As I continue to go through every Bette Davis film I can get my hands on, I finally come to Jezebel, one of her most famous roles right after All About Eve, which cemented her reputation as a big star at the time. My expectations were high, but I found this isn’t really among the best of her films that I have seen so far.
One of the myths about this film which has been so often repeated that is appears as a “fact” on the Turner Classic Movies website hold that Davis was given the title role of Jezebel as consolation after she was passed over for the role of Scarlet O’Hara. While Davis was a popular contender for the very coveted Scarlet role, this rumor hardly makes sense. The long casting process of Gone With the Wind was still ongoing when this film was completed, so the chronology is wrong. Furthermore, Gone With the Wind was David O. Selznick production, and Davis was under contract to Warner Brothers, so it is not as if her studio owed her any favors. But there is quite a bit of similarity between the two films, with Jezebel even being called “the black-and-white Gone with the Wind.”

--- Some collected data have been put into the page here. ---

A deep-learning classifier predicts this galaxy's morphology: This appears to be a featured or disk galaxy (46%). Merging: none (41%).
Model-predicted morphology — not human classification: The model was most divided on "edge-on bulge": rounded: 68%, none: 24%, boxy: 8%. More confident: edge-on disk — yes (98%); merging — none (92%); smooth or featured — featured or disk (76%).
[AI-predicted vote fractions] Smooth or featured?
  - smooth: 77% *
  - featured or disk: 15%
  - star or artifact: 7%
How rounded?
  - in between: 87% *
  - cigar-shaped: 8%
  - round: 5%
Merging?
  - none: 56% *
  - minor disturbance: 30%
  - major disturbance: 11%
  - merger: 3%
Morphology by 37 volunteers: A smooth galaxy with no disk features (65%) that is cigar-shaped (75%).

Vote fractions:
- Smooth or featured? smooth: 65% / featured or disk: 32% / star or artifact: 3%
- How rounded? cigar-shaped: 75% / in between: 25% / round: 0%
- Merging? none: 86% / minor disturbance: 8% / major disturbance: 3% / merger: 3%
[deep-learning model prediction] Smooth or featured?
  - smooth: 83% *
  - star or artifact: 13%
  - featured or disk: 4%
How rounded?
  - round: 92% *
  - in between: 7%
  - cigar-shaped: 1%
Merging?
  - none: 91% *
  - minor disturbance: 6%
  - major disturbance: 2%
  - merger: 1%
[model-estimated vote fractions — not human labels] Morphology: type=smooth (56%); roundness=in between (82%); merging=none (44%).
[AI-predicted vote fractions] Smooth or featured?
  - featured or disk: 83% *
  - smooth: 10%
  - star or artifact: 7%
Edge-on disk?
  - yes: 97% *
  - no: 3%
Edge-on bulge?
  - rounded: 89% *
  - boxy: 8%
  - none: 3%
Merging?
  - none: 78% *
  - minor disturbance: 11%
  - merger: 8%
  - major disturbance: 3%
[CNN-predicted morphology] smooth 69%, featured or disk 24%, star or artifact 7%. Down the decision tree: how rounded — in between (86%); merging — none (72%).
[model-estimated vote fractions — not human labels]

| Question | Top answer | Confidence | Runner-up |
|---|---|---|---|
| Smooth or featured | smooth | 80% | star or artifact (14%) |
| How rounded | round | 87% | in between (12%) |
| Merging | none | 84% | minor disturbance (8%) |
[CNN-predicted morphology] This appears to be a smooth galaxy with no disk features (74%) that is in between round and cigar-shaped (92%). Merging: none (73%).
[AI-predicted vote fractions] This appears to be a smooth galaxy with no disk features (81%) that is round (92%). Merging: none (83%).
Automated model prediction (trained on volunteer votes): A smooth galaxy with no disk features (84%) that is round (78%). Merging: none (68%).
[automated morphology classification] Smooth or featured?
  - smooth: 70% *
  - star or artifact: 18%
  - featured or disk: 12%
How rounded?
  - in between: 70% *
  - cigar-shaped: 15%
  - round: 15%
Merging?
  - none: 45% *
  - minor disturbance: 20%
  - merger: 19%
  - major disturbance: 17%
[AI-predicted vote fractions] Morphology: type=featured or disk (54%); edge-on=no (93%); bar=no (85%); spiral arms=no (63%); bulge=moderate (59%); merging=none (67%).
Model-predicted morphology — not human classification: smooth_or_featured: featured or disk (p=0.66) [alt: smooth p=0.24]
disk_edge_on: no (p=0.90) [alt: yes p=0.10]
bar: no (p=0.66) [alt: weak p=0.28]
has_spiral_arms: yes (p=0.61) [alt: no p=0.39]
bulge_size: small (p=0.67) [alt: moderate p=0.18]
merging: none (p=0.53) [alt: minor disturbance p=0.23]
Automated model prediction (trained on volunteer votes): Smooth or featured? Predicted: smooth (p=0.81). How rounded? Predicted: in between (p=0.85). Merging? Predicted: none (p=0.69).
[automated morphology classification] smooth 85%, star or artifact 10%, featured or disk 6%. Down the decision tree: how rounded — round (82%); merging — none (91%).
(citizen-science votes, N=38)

Unlike Gone With the Wind, this film does not take part over several years straddling the Civil War, but in 1852-53. But the central character of the spoiled, head-strong Southern belle who can’t get over the man she believes belongs to her is the same. In this case what gets her in trouble is her insistence on wearing a brazen red dress to a New Orleans party where traditionally all unmarried women don only white. This embarrasses her fiance (Henry Fonda in an early role) who is at a loss as to what to do that he leaves town for a year and marries a Yankee. The whole red dress business was all too silly and inconsequential to make me care much for the character, as I was wishing she would at least make a stand about something that matters. Of course, later in the film she does, as a epidemic of yellow fever breaks out in the city, but it was a bit to late for me. Henry Fonda, who was a last-minute replacement for the male lead, seems slightly miscast as the impetuous Southern suitor. Davis is, of course, perfect in this film which was bought as a cheap property for her and molded to her talents. She excels at the temper tantrums at the beginning of the film, but is also able to handle the more somber scenes near the end of the film, foreshadowing the more dramatic roles she would soon be taking on.